• **ACTIVITY**
Convert all of the material below into a Markdown table with the columns Row and Text, numbering each line and skipping any blank ones. Leave the pictures out of your answer.

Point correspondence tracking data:
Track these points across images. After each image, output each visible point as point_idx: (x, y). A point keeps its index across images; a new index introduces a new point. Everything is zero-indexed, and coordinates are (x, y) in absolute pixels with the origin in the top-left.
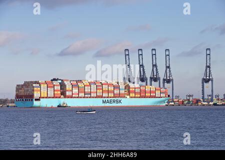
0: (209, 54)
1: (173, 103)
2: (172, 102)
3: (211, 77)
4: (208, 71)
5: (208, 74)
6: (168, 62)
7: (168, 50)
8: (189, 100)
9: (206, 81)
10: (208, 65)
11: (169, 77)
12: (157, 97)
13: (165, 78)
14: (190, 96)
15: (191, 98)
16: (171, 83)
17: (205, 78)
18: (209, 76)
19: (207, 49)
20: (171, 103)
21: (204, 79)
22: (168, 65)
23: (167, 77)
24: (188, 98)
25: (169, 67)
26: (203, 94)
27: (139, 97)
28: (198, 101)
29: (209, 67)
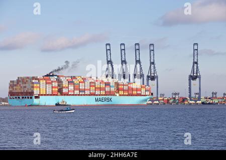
0: (197, 50)
1: (157, 102)
2: (156, 100)
3: (198, 74)
4: (195, 67)
5: (195, 70)
6: (152, 57)
7: (153, 44)
8: (174, 98)
9: (193, 78)
10: (196, 61)
11: (154, 74)
12: (142, 95)
13: (149, 75)
14: (175, 94)
15: (177, 96)
16: (156, 80)
17: (192, 74)
18: (197, 73)
19: (194, 44)
20: (155, 102)
21: (191, 76)
22: (152, 61)
23: (151, 74)
24: (174, 96)
25: (153, 63)
26: (190, 92)
27: (127, 95)
28: (184, 100)
29: (196, 63)
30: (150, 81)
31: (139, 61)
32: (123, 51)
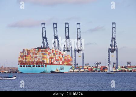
0: (115, 28)
1: (83, 70)
3: (116, 48)
4: (113, 42)
5: (113, 44)
6: (79, 34)
7: (79, 24)
8: (97, 67)
9: (111, 50)
10: (114, 36)
11: (80, 47)
14: (98, 64)
15: (99, 65)
17: (111, 48)
18: (115, 47)
19: (113, 23)
20: (81, 70)
21: (110, 49)
22: (79, 37)
23: (78, 47)
24: (96, 65)
26: (109, 62)
28: (105, 68)
29: (114, 38)
30: (77, 53)
31: (68, 37)
32: (56, 29)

• **WRITTEN ANSWER**
| Row | Text |
|---|---|
| 1 | Track these points across images. After each image, output each visible point as point_idx: (x, y). A point keeps its index across images; a new index introduces a new point. Everything is zero-indexed, and coordinates are (x, y) in absolute pixels with the origin in the top-left. |
| 2 | 0: (209, 54) |
| 3 | 1: (173, 103) |
| 4 | 2: (172, 102) |
| 5 | 3: (211, 77) |
| 6 | 4: (208, 71) |
| 7 | 5: (208, 74) |
| 8 | 6: (168, 62) |
| 9 | 7: (168, 50) |
| 10 | 8: (189, 100) |
| 11 | 9: (206, 81) |
| 12 | 10: (208, 65) |
| 13 | 11: (169, 77) |
| 14 | 12: (157, 97) |
| 15 | 13: (165, 78) |
| 16 | 14: (190, 96) |
| 17 | 15: (191, 98) |
| 18 | 16: (171, 83) |
| 19 | 17: (205, 78) |
| 20 | 18: (209, 76) |
| 21 | 19: (207, 49) |
| 22 | 20: (171, 103) |
| 23 | 21: (204, 79) |
| 24 | 22: (168, 65) |
| 25 | 23: (167, 77) |
| 26 | 24: (188, 98) |
| 27 | 25: (169, 67) |
| 28 | 26: (203, 94) |
| 29 | 27: (139, 97) |
| 30 | 28: (198, 101) |
| 31 | 29: (209, 67) |
| 32 | 0: (197, 50) |
| 33 | 1: (157, 102) |
| 34 | 2: (156, 100) |
| 35 | 3: (198, 74) |
| 36 | 4: (195, 67) |
| 37 | 5: (195, 70) |
| 38 | 6: (152, 57) |
| 39 | 7: (153, 44) |
| 40 | 8: (174, 98) |
| 41 | 9: (193, 78) |
| 42 | 10: (196, 61) |
| 43 | 11: (154, 74) |
| 44 | 12: (142, 95) |
| 45 | 13: (149, 75) |
| 46 | 14: (175, 94) |
| 47 | 15: (177, 96) |
| 48 | 16: (156, 80) |
| 49 | 17: (192, 74) |
| 50 | 18: (197, 73) |
| 51 | 19: (194, 44) |
| 52 | 20: (155, 102) |
| 53 | 21: (191, 76) |
| 54 | 22: (152, 61) |
| 55 | 23: (151, 74) |
| 56 | 24: (174, 96) |
| 57 | 25: (153, 63) |
| 58 | 26: (190, 92) |
| 59 | 27: (127, 95) |
| 60 | 28: (184, 100) |
| 61 | 29: (196, 63) |
| 62 | 30: (150, 81) |
| 63 | 31: (139, 61) |
| 64 | 32: (123, 51) |
| 65 | 0: (115, 28) |
| 66 | 1: (83, 70) |
| 67 | 3: (116, 48) |
| 68 | 4: (113, 42) |
| 69 | 5: (113, 44) |
| 70 | 6: (79, 34) |
| 71 | 7: (79, 24) |
| 72 | 8: (97, 67) |
| 73 | 9: (111, 50) |
| 74 | 10: (114, 36) |
| 75 | 11: (80, 47) |
| 76 | 14: (98, 64) |
| 77 | 15: (99, 65) |
| 78 | 17: (111, 48) |
| 79 | 18: (115, 47) |
| 80 | 19: (113, 23) |
| 81 | 20: (81, 70) |
| 82 | 21: (110, 49) |
| 83 | 22: (79, 37) |
| 84 | 23: (78, 47) |
| 85 | 24: (96, 65) |
| 86 | 26: (109, 62) |
| 87 | 28: (105, 68) |
| 88 | 29: (114, 38) |
| 89 | 30: (77, 53) |
| 90 | 31: (68, 37) |
| 91 | 32: (56, 29) |